Dem kanadischen eBook Spezialisten fehlt ein entsprechendes Gegenstück zu Amazons Kindle Leihbücherei und Kindle Unlimited Flaterate, was sich in Zukunft mit einer stärkeren Verknüpfung des neu erworbenen Bibliotheksservice vermutlich ändern wird.
In der Vergangenheit hat Rakuten bereits betont, dass Europa als Wachstumsmarkt wahrgenommen wird. „Wir sehen Europa als eine Region für Wachstum.
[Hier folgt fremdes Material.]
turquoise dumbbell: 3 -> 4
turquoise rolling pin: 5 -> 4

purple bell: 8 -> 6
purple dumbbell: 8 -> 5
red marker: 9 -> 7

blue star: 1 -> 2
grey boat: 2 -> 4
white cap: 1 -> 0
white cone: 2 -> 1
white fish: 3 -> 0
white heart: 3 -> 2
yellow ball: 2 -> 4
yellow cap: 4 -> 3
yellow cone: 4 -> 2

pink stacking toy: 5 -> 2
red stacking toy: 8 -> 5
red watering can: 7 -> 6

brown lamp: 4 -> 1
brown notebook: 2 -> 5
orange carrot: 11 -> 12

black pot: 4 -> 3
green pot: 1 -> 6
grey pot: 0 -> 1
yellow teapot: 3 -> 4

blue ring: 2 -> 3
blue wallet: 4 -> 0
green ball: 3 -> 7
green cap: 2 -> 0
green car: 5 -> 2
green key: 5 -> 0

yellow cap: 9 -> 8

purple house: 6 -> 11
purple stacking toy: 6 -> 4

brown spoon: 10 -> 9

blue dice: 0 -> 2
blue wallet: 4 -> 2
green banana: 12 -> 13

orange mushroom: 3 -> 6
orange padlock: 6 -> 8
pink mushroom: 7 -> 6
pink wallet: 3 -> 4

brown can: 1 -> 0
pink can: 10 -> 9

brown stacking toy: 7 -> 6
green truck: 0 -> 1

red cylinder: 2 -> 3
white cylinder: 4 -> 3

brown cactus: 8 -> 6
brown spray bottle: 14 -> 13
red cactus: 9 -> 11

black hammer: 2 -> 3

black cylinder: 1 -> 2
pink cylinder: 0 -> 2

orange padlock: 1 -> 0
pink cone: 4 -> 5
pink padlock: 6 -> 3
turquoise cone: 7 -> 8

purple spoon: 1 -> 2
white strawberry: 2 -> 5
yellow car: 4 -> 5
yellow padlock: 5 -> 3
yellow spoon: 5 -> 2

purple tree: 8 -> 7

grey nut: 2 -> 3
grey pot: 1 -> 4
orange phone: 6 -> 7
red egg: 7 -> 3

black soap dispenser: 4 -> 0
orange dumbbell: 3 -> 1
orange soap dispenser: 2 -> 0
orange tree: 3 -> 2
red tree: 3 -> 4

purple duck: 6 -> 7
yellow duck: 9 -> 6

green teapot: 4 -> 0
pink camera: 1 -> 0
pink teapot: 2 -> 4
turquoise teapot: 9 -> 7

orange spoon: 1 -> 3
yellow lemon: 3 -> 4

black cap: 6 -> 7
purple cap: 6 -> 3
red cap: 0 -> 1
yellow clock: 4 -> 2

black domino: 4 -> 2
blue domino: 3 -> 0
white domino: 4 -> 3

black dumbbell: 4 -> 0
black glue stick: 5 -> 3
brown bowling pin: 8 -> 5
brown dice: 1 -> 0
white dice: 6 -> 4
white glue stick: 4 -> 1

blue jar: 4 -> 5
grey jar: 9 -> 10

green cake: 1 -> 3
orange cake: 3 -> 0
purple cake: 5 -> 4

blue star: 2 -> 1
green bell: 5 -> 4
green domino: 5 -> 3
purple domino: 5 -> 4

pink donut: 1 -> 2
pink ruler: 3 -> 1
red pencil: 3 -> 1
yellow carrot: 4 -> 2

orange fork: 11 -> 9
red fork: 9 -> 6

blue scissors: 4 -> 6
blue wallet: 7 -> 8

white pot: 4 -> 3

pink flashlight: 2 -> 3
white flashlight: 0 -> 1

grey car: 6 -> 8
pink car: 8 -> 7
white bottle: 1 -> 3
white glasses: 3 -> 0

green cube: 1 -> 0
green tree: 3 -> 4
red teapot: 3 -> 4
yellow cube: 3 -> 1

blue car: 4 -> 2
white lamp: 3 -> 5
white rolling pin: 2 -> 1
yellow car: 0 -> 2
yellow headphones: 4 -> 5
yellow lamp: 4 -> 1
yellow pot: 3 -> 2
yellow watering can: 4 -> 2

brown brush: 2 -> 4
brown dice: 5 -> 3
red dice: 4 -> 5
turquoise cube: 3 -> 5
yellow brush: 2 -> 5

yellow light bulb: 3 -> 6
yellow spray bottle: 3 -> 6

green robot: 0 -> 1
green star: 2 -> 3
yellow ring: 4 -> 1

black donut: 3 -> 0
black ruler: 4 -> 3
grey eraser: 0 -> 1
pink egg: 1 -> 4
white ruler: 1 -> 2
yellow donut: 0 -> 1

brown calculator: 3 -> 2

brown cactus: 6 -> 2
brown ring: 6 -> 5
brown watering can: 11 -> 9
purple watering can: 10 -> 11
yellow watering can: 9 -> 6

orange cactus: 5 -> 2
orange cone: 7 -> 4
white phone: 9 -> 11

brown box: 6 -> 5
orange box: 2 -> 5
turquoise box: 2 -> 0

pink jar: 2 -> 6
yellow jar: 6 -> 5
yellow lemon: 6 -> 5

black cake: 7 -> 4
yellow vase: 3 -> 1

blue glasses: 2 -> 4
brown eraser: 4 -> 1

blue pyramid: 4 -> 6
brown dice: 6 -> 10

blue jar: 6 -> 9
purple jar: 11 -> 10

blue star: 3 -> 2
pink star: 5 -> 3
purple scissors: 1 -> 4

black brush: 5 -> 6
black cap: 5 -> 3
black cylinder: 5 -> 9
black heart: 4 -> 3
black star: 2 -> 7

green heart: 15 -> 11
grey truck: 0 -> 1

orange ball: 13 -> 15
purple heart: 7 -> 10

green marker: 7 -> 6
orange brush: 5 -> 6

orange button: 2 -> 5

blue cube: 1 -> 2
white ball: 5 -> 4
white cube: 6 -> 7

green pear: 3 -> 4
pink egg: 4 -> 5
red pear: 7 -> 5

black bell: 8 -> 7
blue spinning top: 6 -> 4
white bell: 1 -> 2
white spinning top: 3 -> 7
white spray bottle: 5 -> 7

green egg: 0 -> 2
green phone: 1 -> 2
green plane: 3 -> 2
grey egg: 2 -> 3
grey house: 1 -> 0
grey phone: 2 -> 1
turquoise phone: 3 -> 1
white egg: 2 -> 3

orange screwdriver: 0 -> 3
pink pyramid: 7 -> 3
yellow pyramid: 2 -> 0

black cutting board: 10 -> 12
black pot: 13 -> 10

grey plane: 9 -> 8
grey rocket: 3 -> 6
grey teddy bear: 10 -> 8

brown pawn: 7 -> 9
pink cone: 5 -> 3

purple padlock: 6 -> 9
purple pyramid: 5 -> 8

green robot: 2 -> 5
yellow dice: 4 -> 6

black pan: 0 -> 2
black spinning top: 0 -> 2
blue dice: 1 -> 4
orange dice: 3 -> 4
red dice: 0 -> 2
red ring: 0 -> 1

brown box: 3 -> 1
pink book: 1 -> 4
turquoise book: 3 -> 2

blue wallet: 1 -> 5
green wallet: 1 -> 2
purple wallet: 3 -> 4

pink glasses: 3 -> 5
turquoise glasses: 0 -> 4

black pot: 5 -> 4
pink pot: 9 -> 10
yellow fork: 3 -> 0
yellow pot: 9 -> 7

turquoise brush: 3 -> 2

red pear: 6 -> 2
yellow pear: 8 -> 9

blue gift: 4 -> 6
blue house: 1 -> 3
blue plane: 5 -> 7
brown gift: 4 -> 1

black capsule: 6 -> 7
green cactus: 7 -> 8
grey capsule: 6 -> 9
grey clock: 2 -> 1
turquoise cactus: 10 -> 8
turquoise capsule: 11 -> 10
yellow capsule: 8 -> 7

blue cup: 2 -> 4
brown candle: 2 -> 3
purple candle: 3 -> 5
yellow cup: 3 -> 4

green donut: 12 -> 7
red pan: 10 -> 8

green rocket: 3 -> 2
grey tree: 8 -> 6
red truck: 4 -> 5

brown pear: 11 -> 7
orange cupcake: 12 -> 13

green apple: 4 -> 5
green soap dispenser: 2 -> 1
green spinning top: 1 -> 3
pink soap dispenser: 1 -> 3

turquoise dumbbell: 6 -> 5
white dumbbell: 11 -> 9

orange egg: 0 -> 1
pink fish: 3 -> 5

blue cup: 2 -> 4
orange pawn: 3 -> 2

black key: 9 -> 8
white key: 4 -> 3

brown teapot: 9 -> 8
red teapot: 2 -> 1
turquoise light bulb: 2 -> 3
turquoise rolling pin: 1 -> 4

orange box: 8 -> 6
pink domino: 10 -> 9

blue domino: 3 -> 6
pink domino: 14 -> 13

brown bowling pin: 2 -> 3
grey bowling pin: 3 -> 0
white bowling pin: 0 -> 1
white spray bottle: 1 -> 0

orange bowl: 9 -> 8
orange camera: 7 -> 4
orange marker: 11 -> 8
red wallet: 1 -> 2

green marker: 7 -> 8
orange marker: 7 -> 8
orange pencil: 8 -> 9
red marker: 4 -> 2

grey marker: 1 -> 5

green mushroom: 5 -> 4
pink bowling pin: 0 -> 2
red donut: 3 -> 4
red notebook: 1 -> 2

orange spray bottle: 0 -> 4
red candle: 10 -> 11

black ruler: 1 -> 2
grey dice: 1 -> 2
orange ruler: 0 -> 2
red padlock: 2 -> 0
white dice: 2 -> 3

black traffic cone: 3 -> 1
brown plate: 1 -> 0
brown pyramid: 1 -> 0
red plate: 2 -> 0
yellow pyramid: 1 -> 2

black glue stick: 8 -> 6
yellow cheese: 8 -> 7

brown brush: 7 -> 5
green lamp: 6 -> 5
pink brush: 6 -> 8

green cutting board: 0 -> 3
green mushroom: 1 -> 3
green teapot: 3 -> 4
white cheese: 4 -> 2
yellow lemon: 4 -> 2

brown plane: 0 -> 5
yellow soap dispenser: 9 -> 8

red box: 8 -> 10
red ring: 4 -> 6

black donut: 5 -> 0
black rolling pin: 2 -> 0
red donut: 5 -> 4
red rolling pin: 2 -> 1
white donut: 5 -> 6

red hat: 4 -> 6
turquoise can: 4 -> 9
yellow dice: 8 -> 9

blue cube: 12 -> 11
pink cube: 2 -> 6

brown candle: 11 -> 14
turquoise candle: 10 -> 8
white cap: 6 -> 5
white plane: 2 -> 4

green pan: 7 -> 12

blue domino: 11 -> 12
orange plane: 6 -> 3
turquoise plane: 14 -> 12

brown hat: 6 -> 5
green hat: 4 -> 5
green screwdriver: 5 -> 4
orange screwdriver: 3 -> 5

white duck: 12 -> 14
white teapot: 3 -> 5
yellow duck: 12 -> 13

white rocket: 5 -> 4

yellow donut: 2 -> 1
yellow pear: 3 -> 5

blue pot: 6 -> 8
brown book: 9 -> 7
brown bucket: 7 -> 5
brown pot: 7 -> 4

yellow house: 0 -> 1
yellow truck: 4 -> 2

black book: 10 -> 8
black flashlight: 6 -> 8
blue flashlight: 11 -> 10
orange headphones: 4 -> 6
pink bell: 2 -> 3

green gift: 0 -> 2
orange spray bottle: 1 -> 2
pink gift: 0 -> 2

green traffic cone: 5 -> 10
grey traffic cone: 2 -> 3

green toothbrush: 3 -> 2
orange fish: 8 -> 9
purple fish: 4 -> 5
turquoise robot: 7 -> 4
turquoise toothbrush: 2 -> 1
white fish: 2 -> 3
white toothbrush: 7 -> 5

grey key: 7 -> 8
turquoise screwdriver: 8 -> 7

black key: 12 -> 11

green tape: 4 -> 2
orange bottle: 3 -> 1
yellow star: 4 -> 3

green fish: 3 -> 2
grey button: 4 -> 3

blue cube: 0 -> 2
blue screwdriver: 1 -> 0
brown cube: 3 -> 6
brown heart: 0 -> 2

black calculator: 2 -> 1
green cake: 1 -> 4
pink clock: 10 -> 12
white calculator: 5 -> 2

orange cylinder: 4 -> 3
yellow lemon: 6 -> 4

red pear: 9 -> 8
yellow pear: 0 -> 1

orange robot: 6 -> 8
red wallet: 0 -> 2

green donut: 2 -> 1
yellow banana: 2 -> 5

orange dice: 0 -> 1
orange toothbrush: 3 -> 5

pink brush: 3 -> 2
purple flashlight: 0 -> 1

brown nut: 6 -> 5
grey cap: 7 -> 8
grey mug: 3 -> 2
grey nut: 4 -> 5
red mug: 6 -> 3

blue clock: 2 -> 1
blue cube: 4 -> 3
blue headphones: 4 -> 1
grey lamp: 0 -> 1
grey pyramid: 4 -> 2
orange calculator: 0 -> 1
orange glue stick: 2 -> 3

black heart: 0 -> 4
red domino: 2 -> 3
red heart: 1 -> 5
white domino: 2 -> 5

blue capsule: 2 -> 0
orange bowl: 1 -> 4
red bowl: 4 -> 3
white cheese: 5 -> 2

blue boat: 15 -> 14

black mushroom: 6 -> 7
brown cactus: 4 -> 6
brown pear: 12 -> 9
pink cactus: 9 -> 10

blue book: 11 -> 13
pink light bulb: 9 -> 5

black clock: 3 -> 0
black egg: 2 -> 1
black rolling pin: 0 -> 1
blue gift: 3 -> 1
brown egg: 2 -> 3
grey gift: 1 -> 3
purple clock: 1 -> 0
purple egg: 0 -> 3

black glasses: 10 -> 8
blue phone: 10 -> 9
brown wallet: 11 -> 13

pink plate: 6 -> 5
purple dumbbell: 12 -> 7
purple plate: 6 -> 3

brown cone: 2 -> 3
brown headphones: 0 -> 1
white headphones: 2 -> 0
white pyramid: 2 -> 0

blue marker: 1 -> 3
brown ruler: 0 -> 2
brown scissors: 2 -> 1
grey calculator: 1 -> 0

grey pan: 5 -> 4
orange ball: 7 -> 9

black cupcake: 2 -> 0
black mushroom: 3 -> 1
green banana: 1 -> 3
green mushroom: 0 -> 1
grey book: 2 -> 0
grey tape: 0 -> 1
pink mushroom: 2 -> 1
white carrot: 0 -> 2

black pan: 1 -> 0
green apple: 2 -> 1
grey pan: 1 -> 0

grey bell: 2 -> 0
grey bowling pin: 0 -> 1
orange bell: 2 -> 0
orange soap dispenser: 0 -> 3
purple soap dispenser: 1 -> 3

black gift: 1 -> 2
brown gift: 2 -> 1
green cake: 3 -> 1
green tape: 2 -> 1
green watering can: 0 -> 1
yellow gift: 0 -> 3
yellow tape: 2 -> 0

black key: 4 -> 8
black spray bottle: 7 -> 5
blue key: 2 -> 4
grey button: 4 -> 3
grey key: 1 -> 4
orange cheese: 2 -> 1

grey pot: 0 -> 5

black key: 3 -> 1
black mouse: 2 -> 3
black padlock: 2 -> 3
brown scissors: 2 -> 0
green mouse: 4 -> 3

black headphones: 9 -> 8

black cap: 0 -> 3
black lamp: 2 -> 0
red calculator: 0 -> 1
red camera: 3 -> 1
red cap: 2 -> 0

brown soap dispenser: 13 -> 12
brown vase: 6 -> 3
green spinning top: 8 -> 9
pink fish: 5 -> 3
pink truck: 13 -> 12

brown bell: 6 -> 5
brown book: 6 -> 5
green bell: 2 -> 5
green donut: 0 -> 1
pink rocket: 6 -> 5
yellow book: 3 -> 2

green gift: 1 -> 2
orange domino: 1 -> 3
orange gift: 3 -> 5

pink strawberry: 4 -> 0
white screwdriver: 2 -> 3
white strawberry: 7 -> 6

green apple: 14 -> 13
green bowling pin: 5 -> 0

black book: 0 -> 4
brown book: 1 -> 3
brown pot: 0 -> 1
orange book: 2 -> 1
Deshalb wollen wir weitere Zukäufe tätigen“, hieß es bereits im Jahr 2012. Die Overdrive-Übernahme könnte das Kobo-Angebot somit auch hierzulande aufhübschen.
Innerhalb der nächsten 30 Tage soll das Geschäft über die Bühne gehen. Danach wird es wohl wieder einige Zeit dauern, bis die Auswirkungen im Endkundengeschäft angekommen sind.